Description of the task -
Every record below needs to be written out exactly, apart from the pictures.

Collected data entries

----

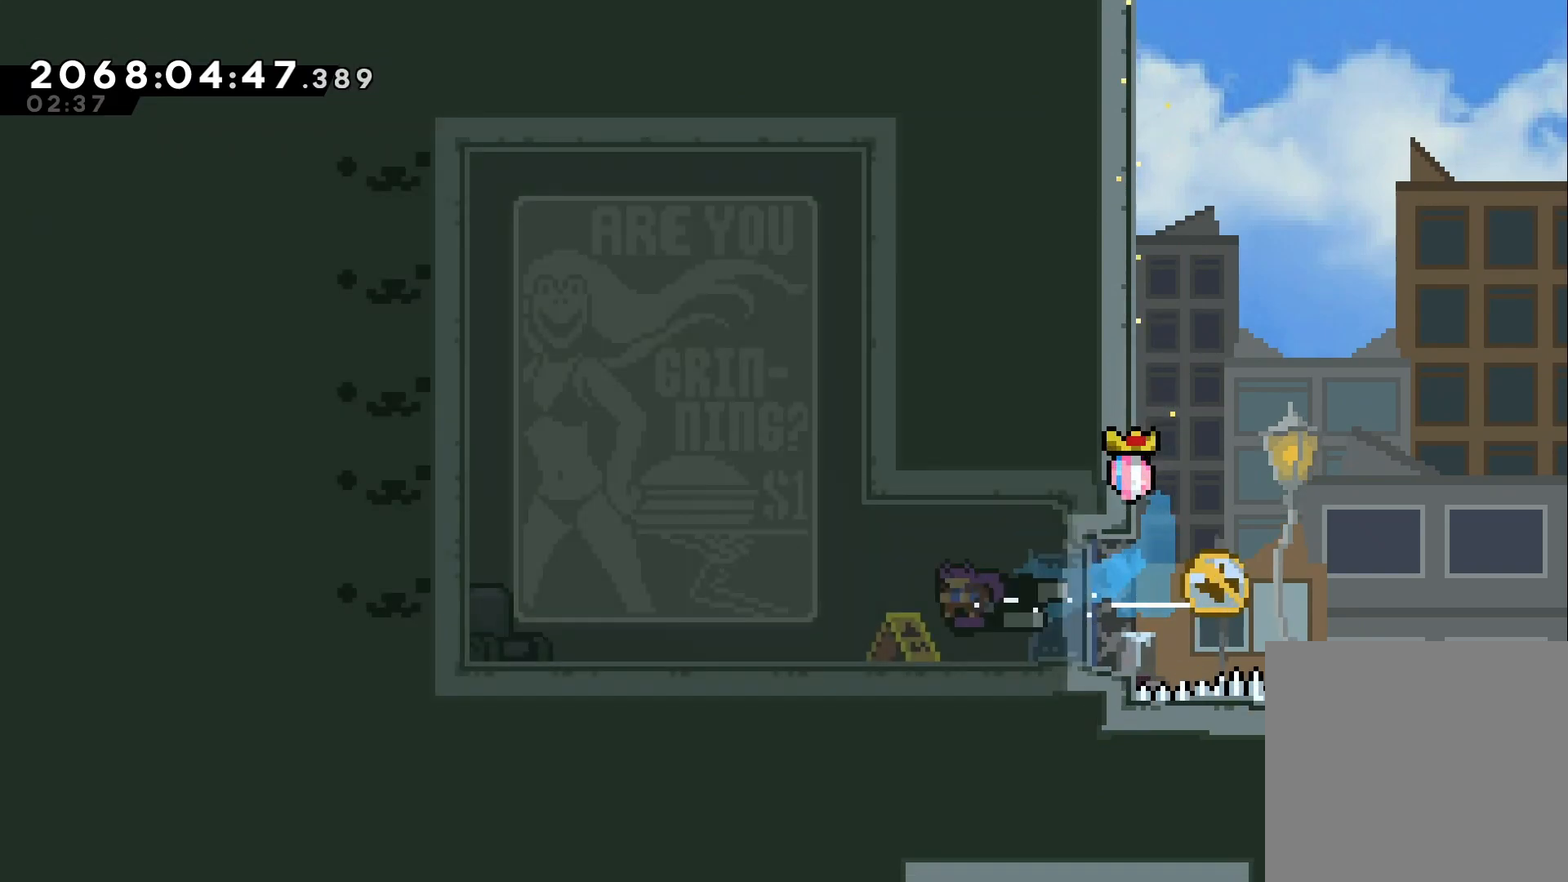
{"buttons": [], "left_stick": "left", "right_stick": "center", "events": []}
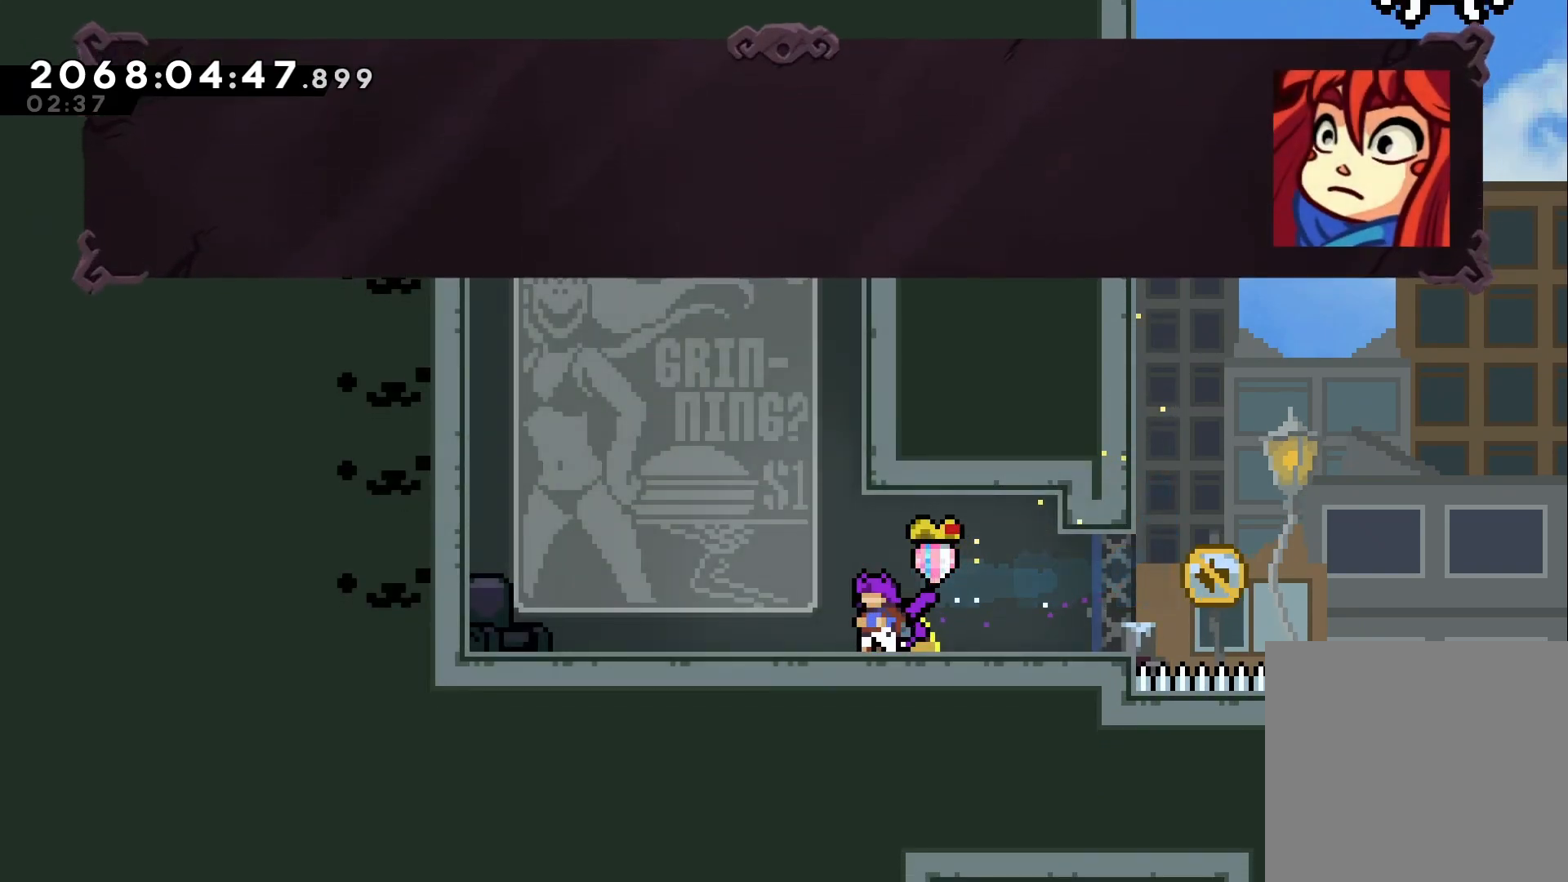
{"buttons": [], "left_stick": "center", "right_stick": "center", "events": [[17, "left_stick", "center"]]}
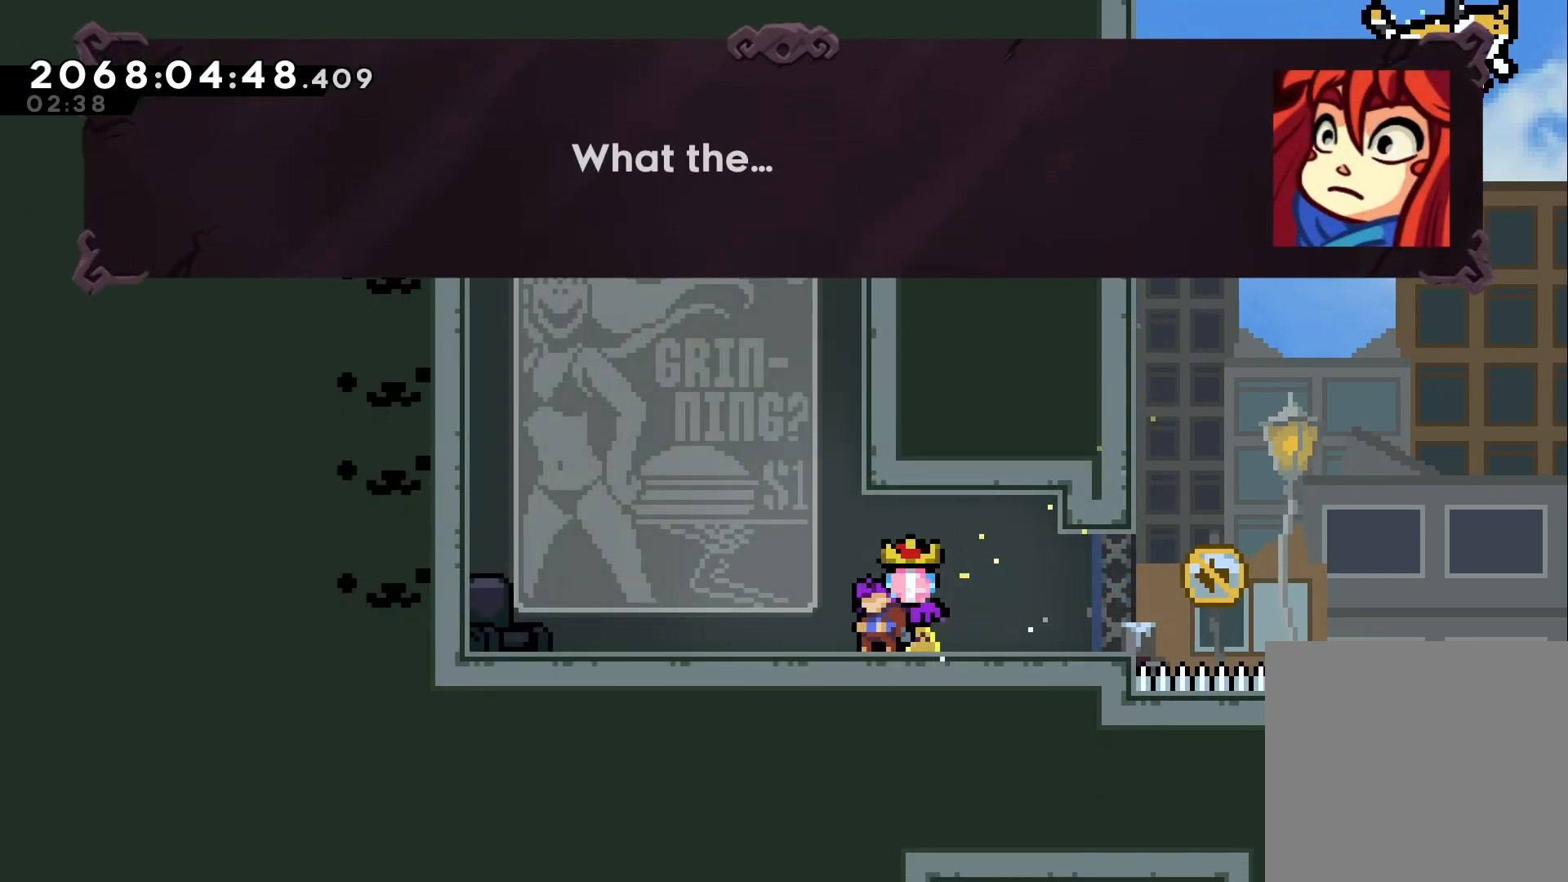
{"buttons": [], "left_stick": "center", "right_stick": "center", "events": []}
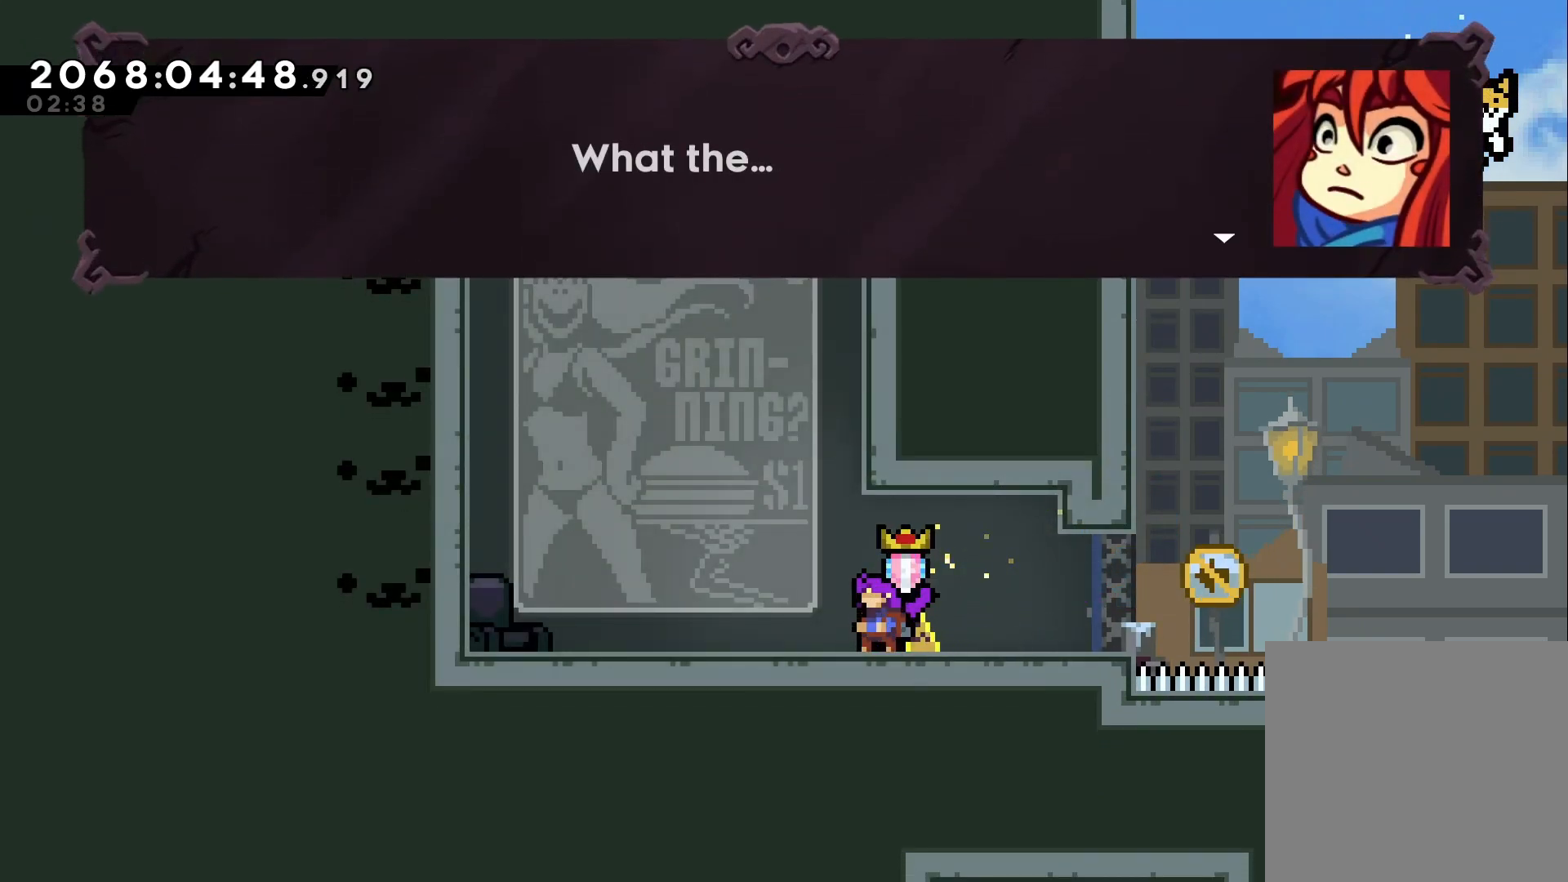
{"buttons": [], "left_stick": "center", "right_stick": "center", "events": [[267, "A", "down"], [367, "A", "up"]]}
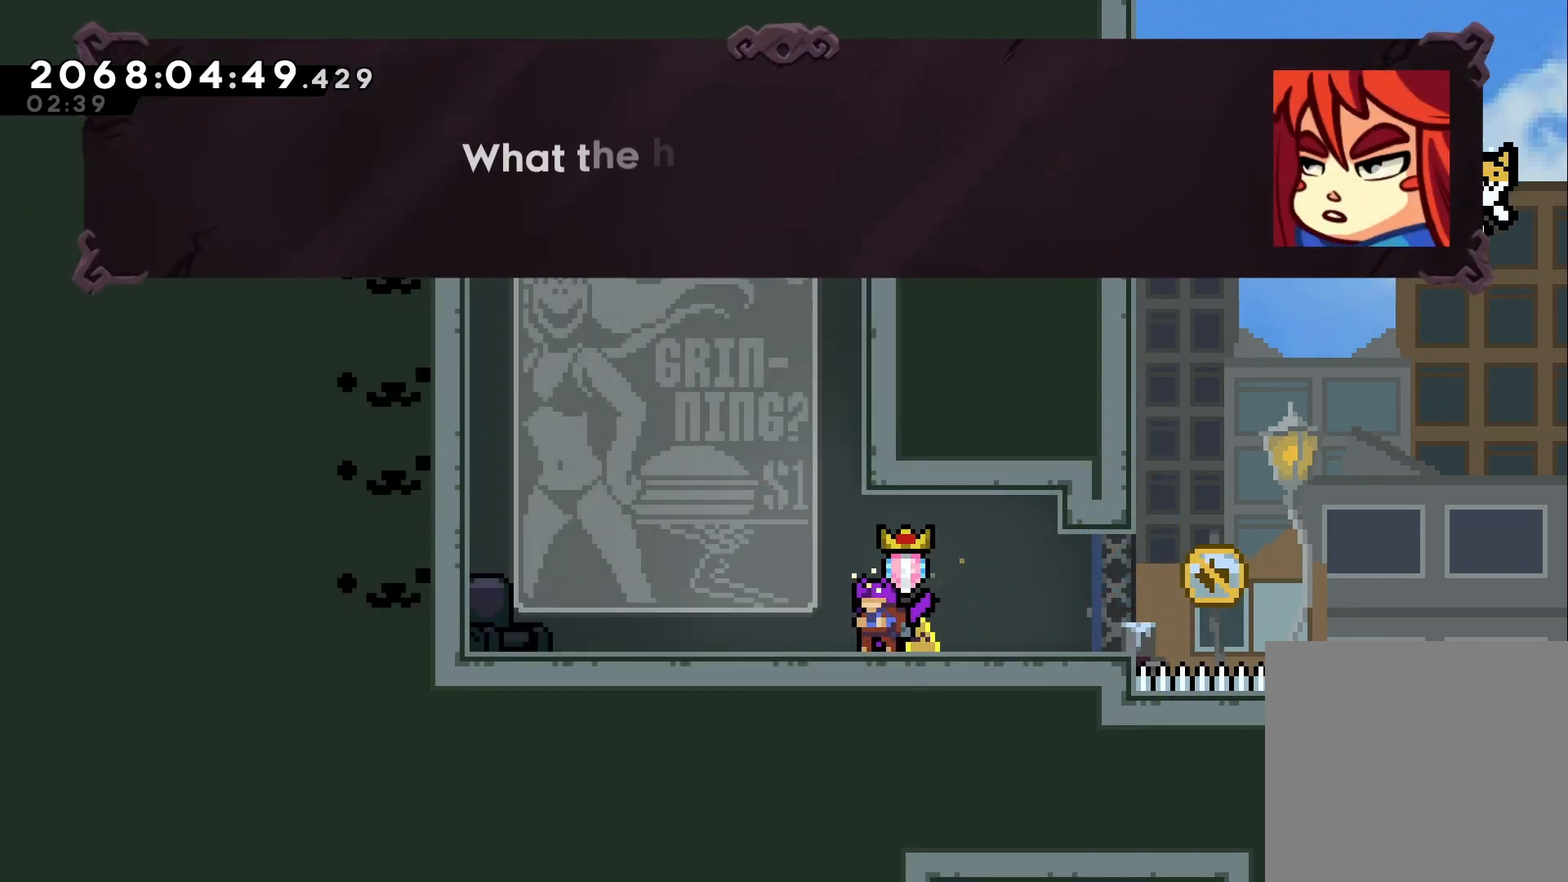
{"buttons": [], "left_stick": "center", "right_stick": "center", "events": []}
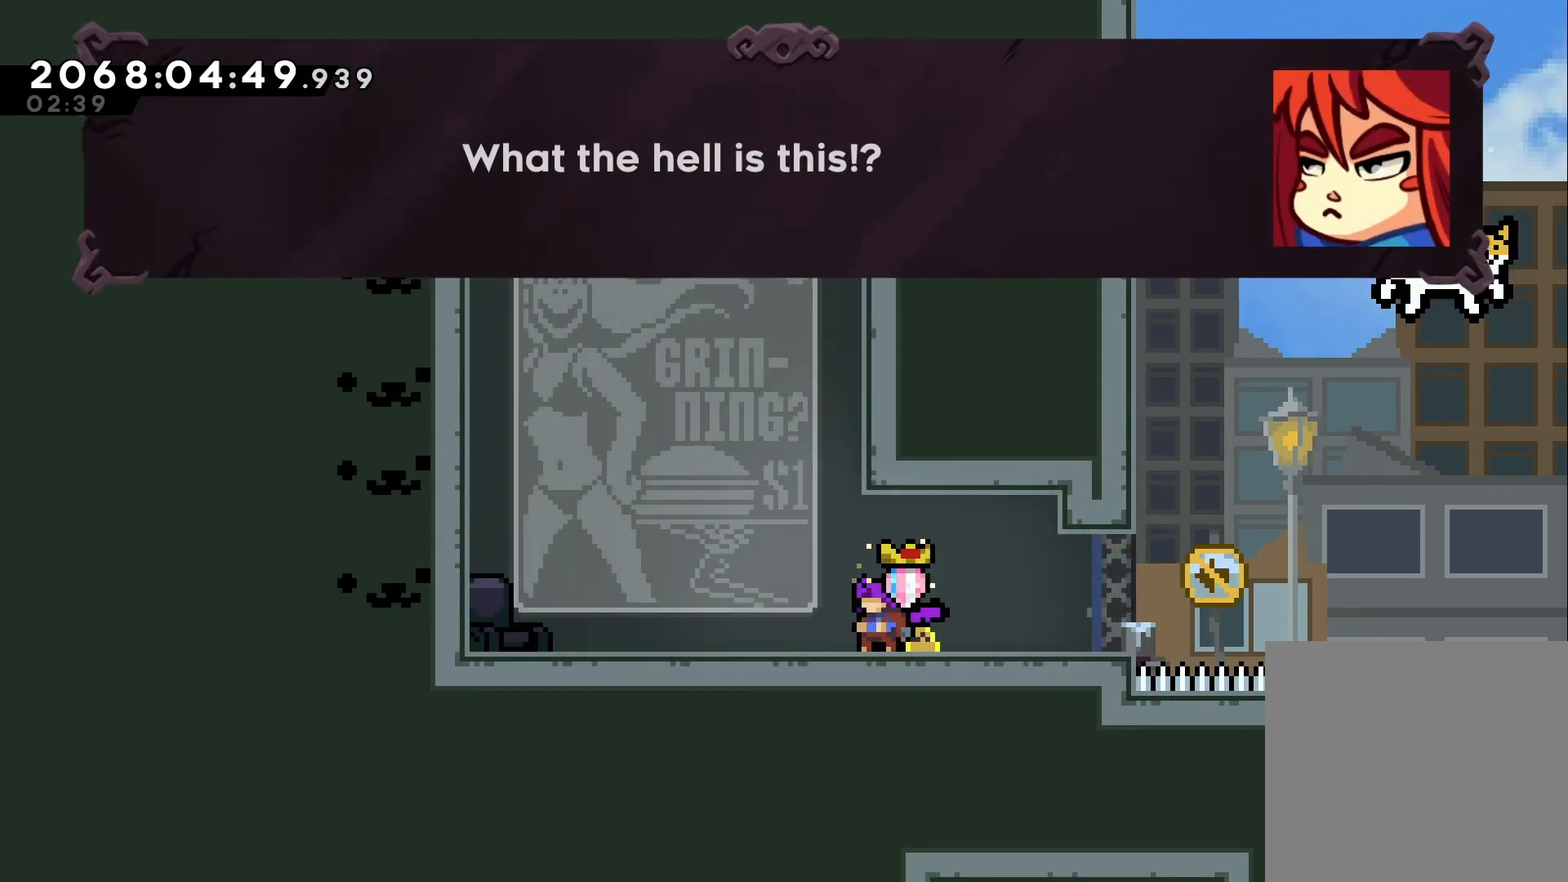
{"buttons": [], "left_stick": "center", "right_stick": "center", "events": []}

----

Output -
{"buttons": [], "left_stick": "left", "right_stick": "center", "events": []}
{"buttons": [], "left_stick": "center", "right_stick": "center", "events": [[17, "left_stick", "center"]]}
{"buttons": [], "left_stick": "center", "right_stick": "center", "events": []}
{"buttons": [], "left_stick": "center", "right_stick": "center", "events": [[267, "A", "down"], [367, "A", "up"]]}
{"buttons": [], "left_stick": "center", "right_stick": "center", "events": []}
{"buttons": [], "left_stick": "center", "right_stick": "center", "events": []}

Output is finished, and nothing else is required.